BPBD DKI Jakarta mengungkap operasi modifikasi cuaca (OMC) di Jakarta akan dilaksanakan hingga 22 September mendatang.

Kepala Pelaksana BPBD DKI Jakarta Marulitua Sijabat mengatakan OMC sudah dilakukan sejak 18 September lalu.

"OMC kami laksanakan dari tanggal 18 sampai 22 September 2026," kata Marulitua dikutip dari detik.com, Minggu (20/9).

ADVERTISEMENT

SCROLL TO CONTINUE WITH CONTENT

Marulitua mengatakan OMC dilakukan setelah adanya perkiraan dari BMKG soal adanya potensi awan. Menurutnya, OMC yang telah dilakukan berdampak pada turunnya hujan di berbagai wilayah Jabodetabek.

"OMC berdampak pada turunnya hujan di beberapa wilayah Jakarta dengan intensitas curah hujan yang bervariasi. OMC yang dilakukan berhasil meningkatkan curah hujan dari prediksi ringan-sedang menjadi sedang-lebat, dengan cakupan area yang turun hujan bisa menjadi lebih luas,"

Wilayah DKI Jakarta dan sekitarnya diguyur hujan pada Jumat kemarin.
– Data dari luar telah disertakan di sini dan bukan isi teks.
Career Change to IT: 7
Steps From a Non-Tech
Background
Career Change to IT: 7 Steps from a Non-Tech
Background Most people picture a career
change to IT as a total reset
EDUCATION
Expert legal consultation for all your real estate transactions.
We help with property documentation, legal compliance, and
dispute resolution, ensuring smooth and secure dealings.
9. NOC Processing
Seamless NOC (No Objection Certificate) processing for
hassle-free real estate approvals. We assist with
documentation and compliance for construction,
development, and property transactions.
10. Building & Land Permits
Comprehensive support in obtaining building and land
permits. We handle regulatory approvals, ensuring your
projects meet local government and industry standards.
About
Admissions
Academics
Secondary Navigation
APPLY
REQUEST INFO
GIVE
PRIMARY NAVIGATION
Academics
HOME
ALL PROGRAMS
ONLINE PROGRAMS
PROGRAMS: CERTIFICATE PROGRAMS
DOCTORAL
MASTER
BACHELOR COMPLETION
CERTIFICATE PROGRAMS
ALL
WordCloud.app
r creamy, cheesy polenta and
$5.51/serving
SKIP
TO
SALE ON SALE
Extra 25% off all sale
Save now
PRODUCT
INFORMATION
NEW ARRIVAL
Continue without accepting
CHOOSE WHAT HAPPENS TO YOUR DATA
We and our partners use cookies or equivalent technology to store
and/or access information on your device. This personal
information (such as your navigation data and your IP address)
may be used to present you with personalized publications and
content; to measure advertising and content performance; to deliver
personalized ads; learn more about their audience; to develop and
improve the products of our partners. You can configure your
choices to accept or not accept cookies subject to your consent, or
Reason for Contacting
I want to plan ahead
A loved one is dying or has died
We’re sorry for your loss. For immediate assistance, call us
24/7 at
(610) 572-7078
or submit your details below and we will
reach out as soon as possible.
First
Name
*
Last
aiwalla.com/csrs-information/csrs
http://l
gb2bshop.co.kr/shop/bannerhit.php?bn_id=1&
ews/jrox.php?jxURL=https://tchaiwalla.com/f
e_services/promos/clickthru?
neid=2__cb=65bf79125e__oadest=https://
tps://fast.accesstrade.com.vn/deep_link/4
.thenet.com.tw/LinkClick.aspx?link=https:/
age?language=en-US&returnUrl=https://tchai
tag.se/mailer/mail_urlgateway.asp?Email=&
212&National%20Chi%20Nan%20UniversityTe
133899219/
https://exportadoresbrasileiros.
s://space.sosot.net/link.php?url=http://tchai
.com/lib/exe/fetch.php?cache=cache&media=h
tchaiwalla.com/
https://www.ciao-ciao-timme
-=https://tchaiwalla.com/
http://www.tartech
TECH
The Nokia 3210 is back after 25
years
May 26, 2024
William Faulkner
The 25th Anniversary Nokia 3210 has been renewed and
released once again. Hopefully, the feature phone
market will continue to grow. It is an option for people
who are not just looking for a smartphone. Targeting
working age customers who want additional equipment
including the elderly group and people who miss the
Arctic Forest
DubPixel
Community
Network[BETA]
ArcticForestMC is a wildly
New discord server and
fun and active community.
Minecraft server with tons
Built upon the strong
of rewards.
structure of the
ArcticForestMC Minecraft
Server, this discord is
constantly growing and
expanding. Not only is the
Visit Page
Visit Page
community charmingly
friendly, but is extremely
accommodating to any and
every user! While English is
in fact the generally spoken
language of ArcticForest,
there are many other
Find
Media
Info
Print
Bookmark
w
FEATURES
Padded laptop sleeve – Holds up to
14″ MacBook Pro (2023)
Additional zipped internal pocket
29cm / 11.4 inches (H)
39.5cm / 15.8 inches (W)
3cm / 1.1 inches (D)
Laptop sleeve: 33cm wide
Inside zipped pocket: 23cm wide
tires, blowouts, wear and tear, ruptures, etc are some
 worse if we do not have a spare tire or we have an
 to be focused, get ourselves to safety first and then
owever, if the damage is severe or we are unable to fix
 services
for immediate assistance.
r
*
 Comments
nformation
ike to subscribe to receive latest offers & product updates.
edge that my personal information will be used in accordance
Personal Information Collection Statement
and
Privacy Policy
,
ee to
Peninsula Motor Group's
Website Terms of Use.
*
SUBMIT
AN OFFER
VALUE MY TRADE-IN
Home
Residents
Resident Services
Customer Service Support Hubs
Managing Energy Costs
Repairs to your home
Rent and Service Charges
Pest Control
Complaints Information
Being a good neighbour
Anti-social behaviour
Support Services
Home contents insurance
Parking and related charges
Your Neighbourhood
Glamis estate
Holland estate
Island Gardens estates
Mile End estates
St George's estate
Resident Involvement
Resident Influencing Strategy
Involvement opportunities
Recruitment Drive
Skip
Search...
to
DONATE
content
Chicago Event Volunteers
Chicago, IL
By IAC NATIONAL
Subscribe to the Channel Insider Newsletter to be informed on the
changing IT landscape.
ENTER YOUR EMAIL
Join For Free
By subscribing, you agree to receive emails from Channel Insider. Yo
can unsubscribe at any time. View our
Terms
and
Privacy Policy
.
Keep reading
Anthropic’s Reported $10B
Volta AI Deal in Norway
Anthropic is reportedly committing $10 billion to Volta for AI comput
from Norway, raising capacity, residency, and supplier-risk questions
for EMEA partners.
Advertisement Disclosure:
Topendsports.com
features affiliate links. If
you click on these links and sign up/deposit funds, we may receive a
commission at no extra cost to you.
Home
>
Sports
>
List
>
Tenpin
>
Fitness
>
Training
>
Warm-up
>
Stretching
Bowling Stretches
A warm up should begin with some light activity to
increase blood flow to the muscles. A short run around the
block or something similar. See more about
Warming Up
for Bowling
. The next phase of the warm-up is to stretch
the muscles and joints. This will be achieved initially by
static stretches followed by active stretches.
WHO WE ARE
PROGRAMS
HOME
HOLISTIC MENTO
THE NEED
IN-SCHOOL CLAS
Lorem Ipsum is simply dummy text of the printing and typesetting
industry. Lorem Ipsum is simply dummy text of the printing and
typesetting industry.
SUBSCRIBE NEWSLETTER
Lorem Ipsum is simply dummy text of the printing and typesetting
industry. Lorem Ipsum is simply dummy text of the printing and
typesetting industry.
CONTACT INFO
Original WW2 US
Sekretaris Utama (Sestama) BMKG Guswanto mengatakan hujan terjadi karena adanya modifikasi cuaca.

"Jadi selama tiga hari, 18-20 (September) itu ada program modifikasi cuaca oleh BMKG, yang pertama itu untuk wilayah DKI Jakarta. Kalau untuk yang satu lagi Jawa Barat itu basecamp di Husein Sastranegara, kalau di Jakarta itu basecamp di Pondok Cabe," kata Guswanto.

Guswanto mengatakan modifikasi cuaca dilakukan karena ada dinamika atmosfer kelvin yang sedang melintas di wilayah Jakarta dan Jawa Barat. Modifikasi cuaca ini berhasil menciptakan hujan di sejumlah wilayah.

"Karena pada saat yang sama juga ada dinamika atmosfer kelvin itu sedang melintas di wilayah kita," kata dia.